There is often confusion in the mind of the business analyst about the need for or application of user stories and Use Cases, especially if the organisation hasn’t been exposed to these tools and techniques in the past.
User stories (syntax: as a <who>, I need to <what>, so that <why>) are useful to define the boundary of a functionality such that the required functionality can be designed, developed, tested and deployed. A good user story can improve tractability when properly aligned with the wider business requirements. Developing user stories is not difficult but, all too often, is done badly or, worse, is not done at all! The business analyst could set up a workshop with the project team to chalk out the bare bones of a few stories from the requirements such that each one of these is a small piece of functionality in itself that can be delivered independently. The idea is similar to divide and rule. Instead of putting the whole cake in the mouth, we cut it to small pieces that can be chewed
User stories are different to use cases – there are dozens of Use Case templates available using a Google search. As long as the business analyst understands the logic and purpose of the Use Case templates the concepts are not too difficult to grasp. A Use Case may be or relate to a collection of user stories and will describe the triggers, actors, preconditions, flow of events (primary, alternate and exception) and the post-conditions (or outcomes). A good user story moves the focus from writing about features to discussing them.
Frequently the business analyst (or even other stakeholders) may be writing use cases or user stories right now and unaware that they are doing so. At the end of the day, user stories and Use Cases do not have a structure the first time you write them down (even if they do, they will rarely be right first time). That’s where the conversation comes in.
When looking for user stories and Use Cases the business analyst must consider the whole organisation as an open and adaptable system. The environment interacts with the organisation and to best understand that interaction Use Cases and user stories are the best tool for communication of requirements to stakeholders.

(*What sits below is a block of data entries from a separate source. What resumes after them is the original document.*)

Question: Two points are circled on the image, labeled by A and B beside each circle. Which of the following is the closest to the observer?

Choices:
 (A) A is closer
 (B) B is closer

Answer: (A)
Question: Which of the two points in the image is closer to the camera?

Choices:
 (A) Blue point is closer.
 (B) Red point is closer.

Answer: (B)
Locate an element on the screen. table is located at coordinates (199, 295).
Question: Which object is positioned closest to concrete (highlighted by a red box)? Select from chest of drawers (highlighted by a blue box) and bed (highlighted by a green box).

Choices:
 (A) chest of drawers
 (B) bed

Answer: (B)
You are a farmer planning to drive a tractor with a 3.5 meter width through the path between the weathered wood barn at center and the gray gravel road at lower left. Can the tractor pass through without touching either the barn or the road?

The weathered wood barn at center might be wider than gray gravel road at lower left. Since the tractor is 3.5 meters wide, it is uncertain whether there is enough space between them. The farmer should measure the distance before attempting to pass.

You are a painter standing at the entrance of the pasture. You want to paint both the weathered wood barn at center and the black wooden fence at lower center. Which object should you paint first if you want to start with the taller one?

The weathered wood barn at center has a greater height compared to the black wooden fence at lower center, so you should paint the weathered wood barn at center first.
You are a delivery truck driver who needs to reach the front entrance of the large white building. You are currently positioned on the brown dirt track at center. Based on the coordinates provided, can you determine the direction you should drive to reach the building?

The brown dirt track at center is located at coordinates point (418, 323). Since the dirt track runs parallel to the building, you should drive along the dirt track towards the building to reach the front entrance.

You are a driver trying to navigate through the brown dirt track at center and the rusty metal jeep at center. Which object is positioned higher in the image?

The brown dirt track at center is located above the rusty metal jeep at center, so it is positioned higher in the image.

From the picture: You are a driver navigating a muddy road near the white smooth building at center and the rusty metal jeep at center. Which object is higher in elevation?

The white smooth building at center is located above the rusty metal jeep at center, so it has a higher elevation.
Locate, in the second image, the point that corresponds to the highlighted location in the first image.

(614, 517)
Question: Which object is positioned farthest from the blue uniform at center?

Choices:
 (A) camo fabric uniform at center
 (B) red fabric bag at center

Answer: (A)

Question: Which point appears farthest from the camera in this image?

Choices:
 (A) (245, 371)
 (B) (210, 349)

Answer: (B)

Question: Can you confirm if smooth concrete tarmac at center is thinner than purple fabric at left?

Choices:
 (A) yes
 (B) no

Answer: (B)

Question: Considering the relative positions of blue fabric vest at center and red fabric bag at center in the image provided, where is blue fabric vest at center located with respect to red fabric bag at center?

Being a good business analyst is much more than any way of documenting the requirement. If you are able to express why a certain change is needed and what’s the desired business outcome and then collaborate with business users and the development team to come up with the right solution, then learning a new way of presenting the requirements is not a necessary solution. Where these two techniques/tools come into their own is when you are struggling to communicate the business requirement to stakeholders, be they the business or the developers or testers. In my experience use cases can end up being more solution central (especially if “the system” is portrayed as an actor) whereas user stories accompanied with acceptance criteria are a neat way of expressing solution neutral requirements.
Crucially, as long as the systems analyst can understand what is needed and the business is happy with the outcome, then the how is not really important. Don’t agonise over methodologies and forget the no 1 thing – listen to and understand what your customer wants (of course strictly speaking that’s a no 1 and a no 2 thing to ensure that the requirement is binary!). If in doubt, try it, see if it adds value and move on.